**YOUR ASSIGNMENT:**
From the records below, please return each line that holds the word "using".

**INPUT DATA:**
>>>>

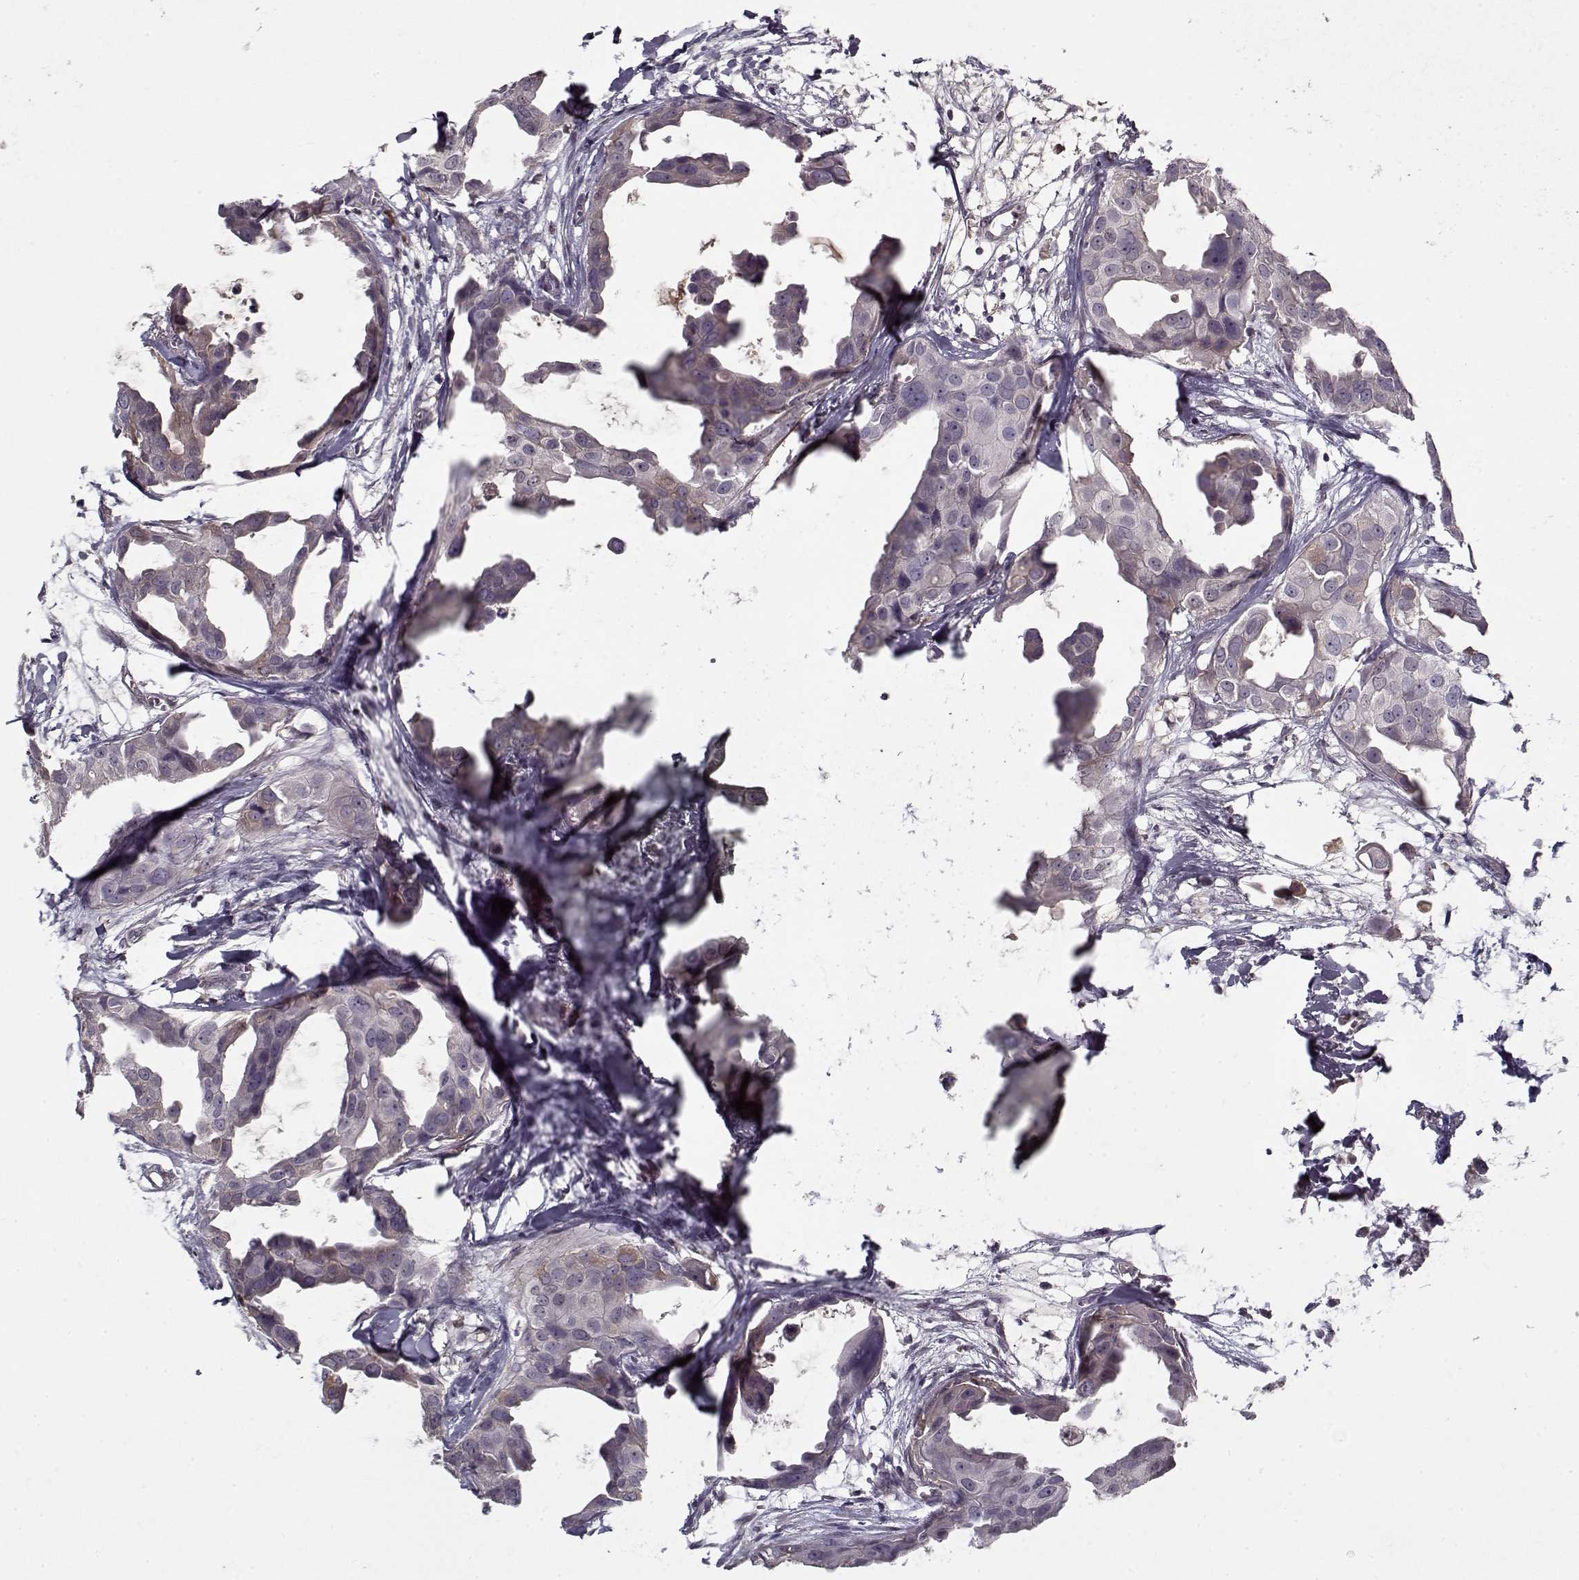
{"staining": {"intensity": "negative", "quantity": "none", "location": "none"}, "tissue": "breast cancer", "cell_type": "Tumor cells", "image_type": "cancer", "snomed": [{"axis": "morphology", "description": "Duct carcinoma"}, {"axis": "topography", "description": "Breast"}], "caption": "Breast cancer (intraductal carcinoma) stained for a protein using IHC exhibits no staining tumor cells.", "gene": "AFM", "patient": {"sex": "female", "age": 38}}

<<<<
>>>>

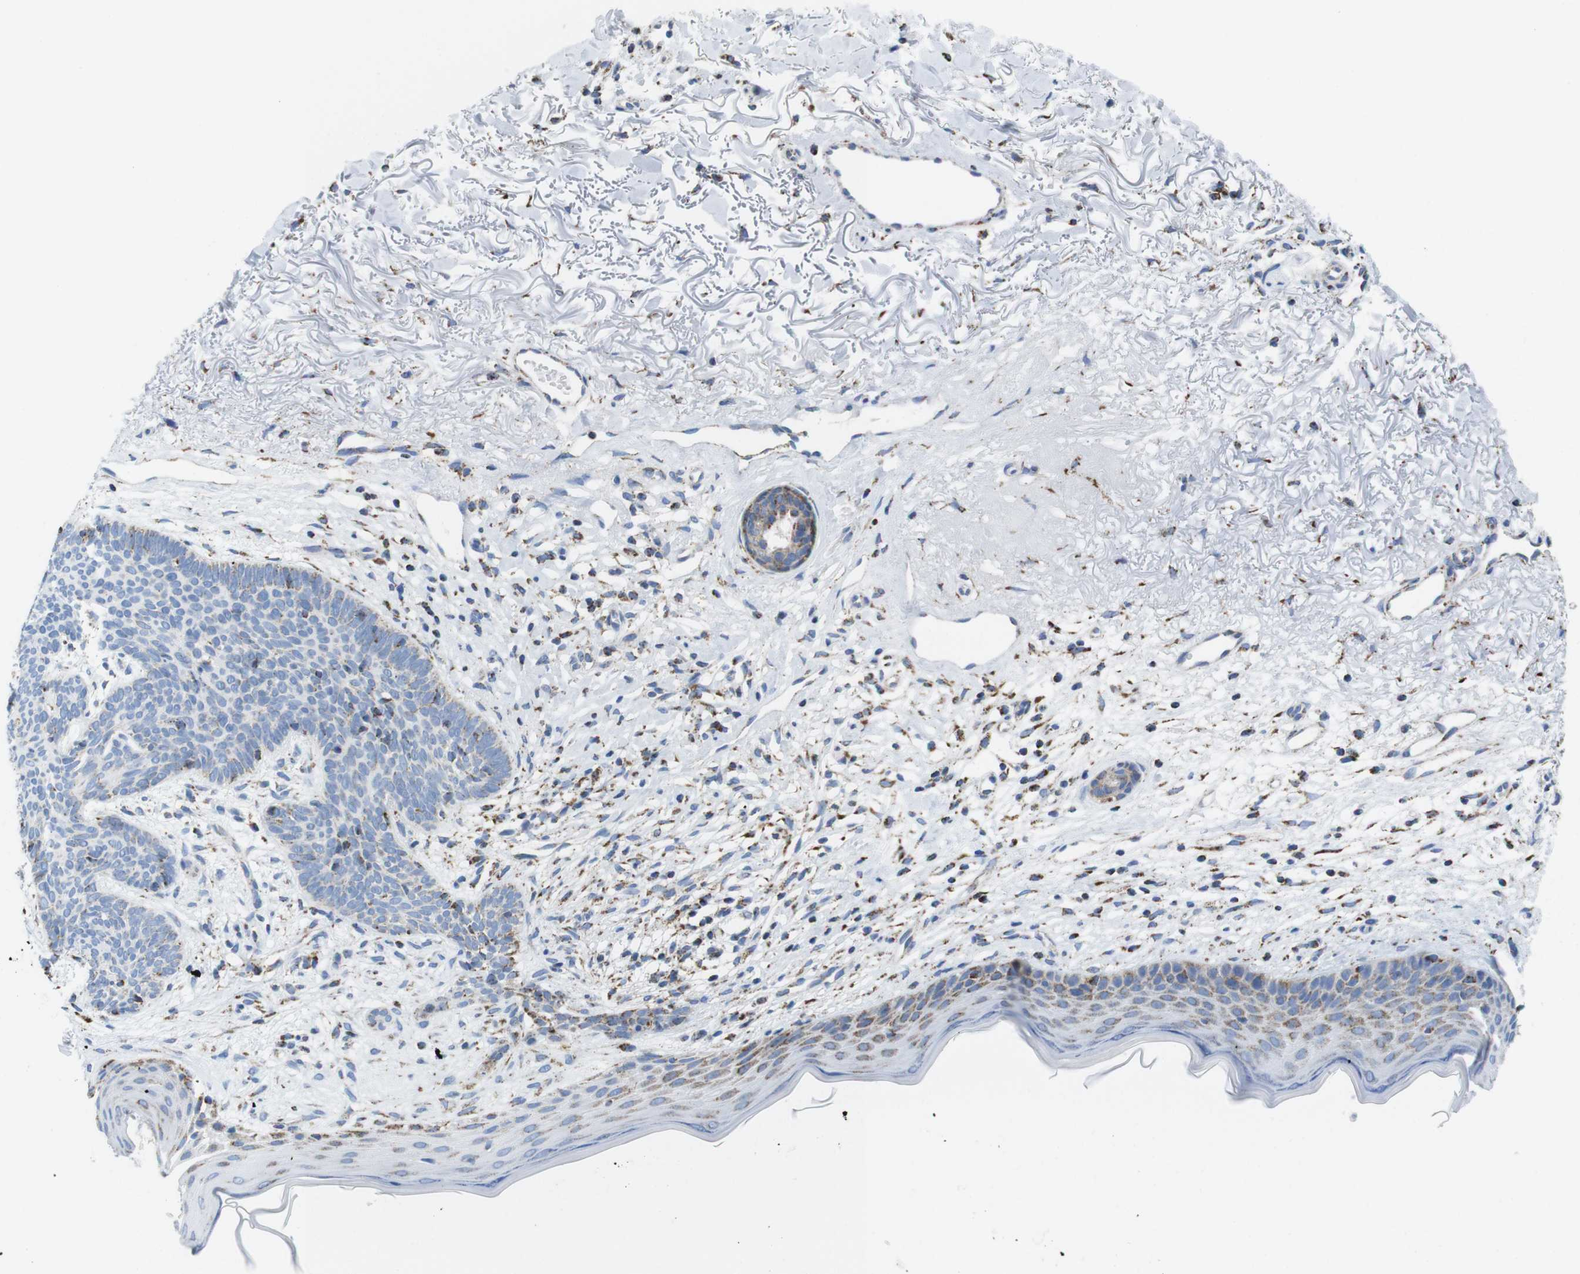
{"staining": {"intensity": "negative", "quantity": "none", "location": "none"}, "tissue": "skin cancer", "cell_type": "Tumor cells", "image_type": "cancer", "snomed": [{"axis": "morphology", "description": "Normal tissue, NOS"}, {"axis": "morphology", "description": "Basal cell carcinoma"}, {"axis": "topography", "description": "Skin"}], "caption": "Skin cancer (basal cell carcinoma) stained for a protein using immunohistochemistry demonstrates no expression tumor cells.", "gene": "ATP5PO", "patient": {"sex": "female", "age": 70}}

<<<<
>>>>

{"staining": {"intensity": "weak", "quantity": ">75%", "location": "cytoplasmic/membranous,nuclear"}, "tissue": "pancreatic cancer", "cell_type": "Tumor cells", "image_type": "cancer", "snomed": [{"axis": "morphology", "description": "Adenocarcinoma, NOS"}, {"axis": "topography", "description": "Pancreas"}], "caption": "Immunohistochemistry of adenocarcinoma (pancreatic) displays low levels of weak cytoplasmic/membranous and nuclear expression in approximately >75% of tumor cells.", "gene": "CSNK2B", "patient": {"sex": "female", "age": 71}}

<<<<

**RESPONSE AREA:**
{"staining": {"intensity": "negative", "quantity": "none", "location": "none"}, "tissue": "breast cancer", "cell_type": "Tumor cells", "image_type": "cancer", "snomed": [{"axis": "morphology", "description": "Duct carcinoma"}, {"axis": "topography", "description": "Breast"}], "caption": "Breast cancer (intraductal carcinoma) stained for a protein using IHC exhibits no staining tumor cells.", "gene": "AFM", "patient": {"sex": "female", "age": 38}}
{"staining": {"intensity": "negative", "quantity": "none", "location": "none"}, "tissue": "skin cancer", "cell_type": "Tumor cells", "image_type": "cancer", "snomed": [{"axis": "morphology", "description": "Normal tissue, NOS"}, {"axis": "morphology", "description": "Basal cell carcinoma"}, {"axis": "topography", "description": "Skin"}], "caption": "Skin cancer (basal cell carcinoma) stained for a protein using immunohistochemistry demonstrates no expression tumor cells.", "gene": "ATP5PO", "patient": {"sex": "female", "age": 70}}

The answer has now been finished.